CoViD-19 Data Analysis

Some data analysis in python around the covid-19 data (including survival analysis with Kaplan-Meier).

Data Sources:

The first notebook just visualizes the numbers on a daily basis for a few regions: covid-19-data-analysis.ipynb

The second notebook does some survival analysis via Kaplan-Meier: covid-19-survival.ipynb. This was especially useful at the start of the infection wave when statistics were sparse, but now that data gets abundant the crude CFR as provided by dividing the death by the total number of know cases is already a very good estimate.

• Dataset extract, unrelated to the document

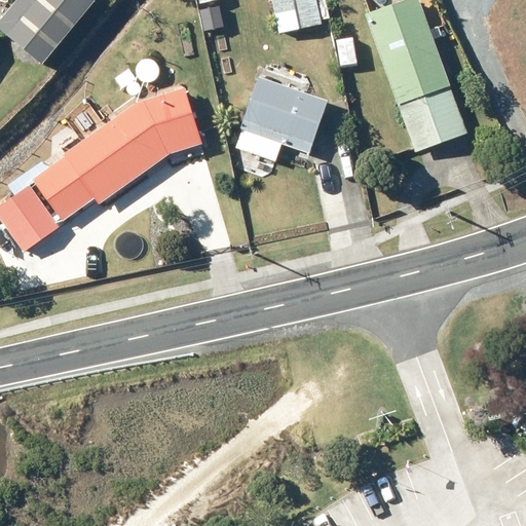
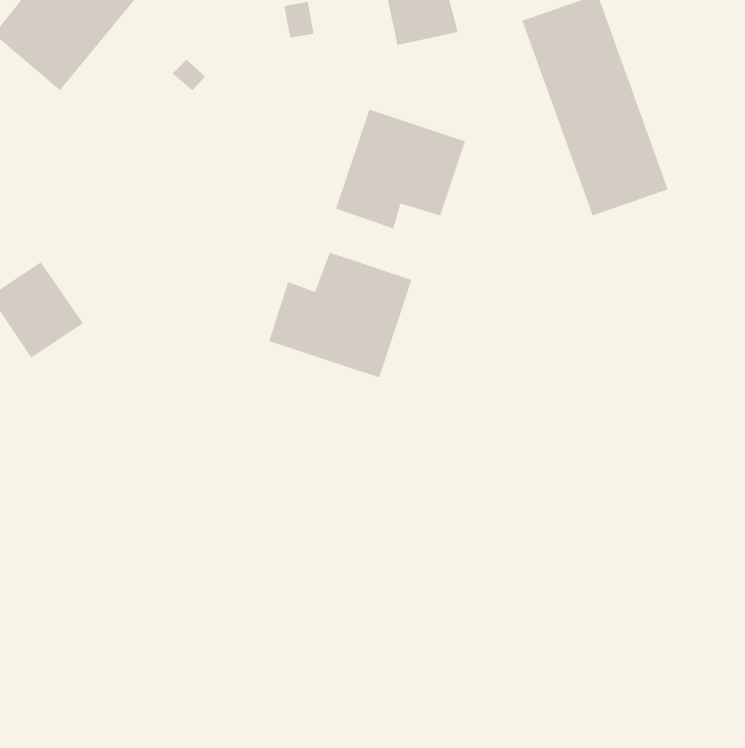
building: [31,87,199,220] -> none
building: none -> [269,252,412,378]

The idea for the third notebook is from Markus Noga's notebooks: covid19-analysis. I am fitting a sigmoid and an exponential function to the data (via PyMC3) for Austria and Germany and then perform a model comparison to see which of the two models works better on the data. In both cases the sigmoid model is more likely and today (2020-04-01) the model says that the inflexion point was on 2020-03-26: covid-19-data-analysis-forecasting.ipynb. If the model is right we should see a max in Austria of 15'000 cases and in Germany a max of 85'000 cases.
You can find an animated version of how well this prediction model works for Germany here: SARS-CoV-2 Fälle und Prognosemodell

Read more about the background in the associated blog post here: CoViD-19 Data Analysis.

Note / Caveat

It seems that the ?flush_cache=true flag for jupyter nbviewer does not work any longer. Therefore by clicking on the above links you may get outdated results. You can easily spot this if the last updated: at the very top of the notebook is older than the last commit (just compare this value to the values you see when clicking on the github links below).

To be sure you get the latest versions you can either look at the notebooks on github (which are not so pretty):

Or you checkout the repository and run the notebooks locally on your machine.